PROBLEM DETAILS -> Set down the data below word for word, and leave the images aside.

SUPPLIED DATA ->
Start of Block

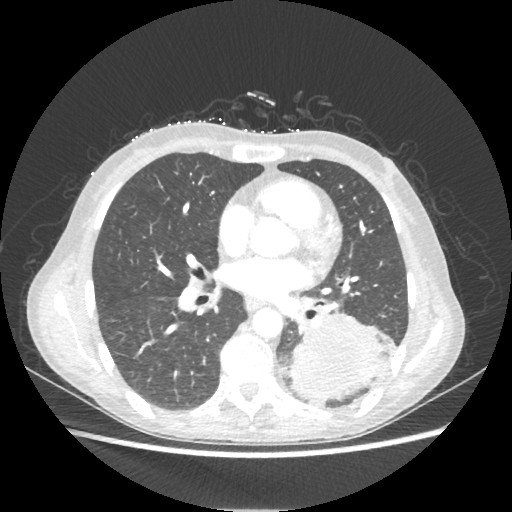
Chest CT, one axial slice. Slice 106 of 221 in the series (ordered by position). 80 kVp. Lung window (W 1500 / L -600 HU). 512 × 512 image matrix, field of view 360 × 360 mm. Patient: female, 53 years. Case-level facts recorded for this patient, not image findings: clinical TNM (as recorded): T3 N0 M0.
Structures marked on this image (rectangle marked by the reading radiologist):
- lung tumour (recorded histology: adenocarcinoma): bounding box <291,313,387,400> (left, top, right, bottom; pixels)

End of Block

EXERCISE OUTPUT ->
Chest CT, one axial slice. Slice 106 of 221 in the series (ordered by position). 80 kVp. Lung window (W 1500 / L -600 HU). 512 × 512 image matrix, field of view 360 × 360 mm. Patient: female, 53 years. Case-level facts recorded for this patient, not image findings: clinical TNM (as recorded): T3 N0 M0.
Structures marked on this image (rectangle marked by the reading radiologist):
- lung tumour (recorded histology: adenocarcinoma): bounding box <291,313,387,400> (left, top, right, bottom; pixels)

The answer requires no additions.